Mellon manages additional SERS funds in the Russell 2000 Growth and Value Index funds.
In all, about 31 percent of SERS is "passively managed," a rate that should rise to 35 percent when planned changes are in force, spokeswoman Pamela J. Hile told me.
SERS isn't abandoning more exotic or expensive investments, however.
Even as it gives more cash to Mellon and cuts back on private equity, it's also planning to boost investments with Lancaster-based Emerald Asset Management, which last year charged $2.13 million, or almost 0.5 percent, to manage about $432 million in state investments in Pennsylvania-based and smaller-cap stocks.
SERS also plans to hire a lot more hedge funds, boosting its investments in the lightly regulated, high-fee investment pools by one-third, to 12 percent of its total.
As far as hedge funds go, Philadelphia is doing the opposite.
Instead of hiring more, the city has fired most of its hedge-fund managers, including Apollo Global - whose partners include lead Sixers owner Josh Harris - after Apollo lost millions for the city, and other hedge funds failed to justify their high fees, dragging the pension system's performance below the level of the state fund.
At the same time, Philadelphia is, like the state, moving other pension assets toward index funds.
Philadelphia has sent more millions to Rhumb Line LLC, a Boston firm that specializes in large institutional investors like pension plans. (A rhumb line is a simple ship's course, not as exact as other routes but easier to calculate from start to finish.)
Rhumb Line now manages more than one-third of the city's $4.3 billion pension system. With other index-fund managers, including Northern Trust Co. of Chicago, nearly half of Philadelphia's pension assets are now indexed.
For its largest indexed account, tied to the Russell 1000 stock index, Philadelphia pays Rhumb Line just 2 basis points a year, the same as Vanguard's advertised fee for its flagship S&P 500 Index fund for investors Philadelphia's size.
"The pricing is competitive," Chris DiFusco, chief compliance officer for the city pension system, told me. Also, Vanguard was unable to accommodate Philadelphia law barring gun and tobacco stocks, Francis Bielli, executive director of the city pension system, told me.

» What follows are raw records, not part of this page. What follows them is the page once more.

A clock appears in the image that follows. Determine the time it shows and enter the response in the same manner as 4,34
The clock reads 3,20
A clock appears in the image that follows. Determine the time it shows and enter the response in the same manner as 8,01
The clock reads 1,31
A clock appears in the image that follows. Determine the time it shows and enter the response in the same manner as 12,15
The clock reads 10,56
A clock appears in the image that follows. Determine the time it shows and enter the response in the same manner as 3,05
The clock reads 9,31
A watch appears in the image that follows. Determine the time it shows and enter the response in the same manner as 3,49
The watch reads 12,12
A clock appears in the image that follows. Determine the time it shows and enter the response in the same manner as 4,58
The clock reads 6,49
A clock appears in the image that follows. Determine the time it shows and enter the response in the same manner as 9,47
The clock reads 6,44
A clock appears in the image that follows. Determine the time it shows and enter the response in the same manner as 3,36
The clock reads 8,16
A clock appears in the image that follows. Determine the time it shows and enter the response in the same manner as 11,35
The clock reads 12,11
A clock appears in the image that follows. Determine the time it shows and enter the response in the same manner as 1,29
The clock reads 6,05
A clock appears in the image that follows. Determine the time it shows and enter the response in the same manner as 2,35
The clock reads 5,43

Will Philadelphia keep firing investment-pickers and replacing them with programmed index managers? "If an active manager isn't adding value, net of fees, Fran and the staff will continue recommending the board transfer [assets] to passive managers," DiFusco said.
For pension managers, the chase after exotic results has followed years of unusually low bond rates that forced investment officers to search harder for profits that will help keep the funds from going broke.
If the Federal Reserve keeps slowly raising rates - and if incoming President Donald Trump makes good on his promises to cut income taxes for rich people and corporations while boosting military, highway, public works, and Homeland Security spending, which also likely means higher rates - won't that mean better returns for pension plans and other savers?
"Our advisers have that on our radar," Bielli said. "We feel positioned to take advantage of any changes."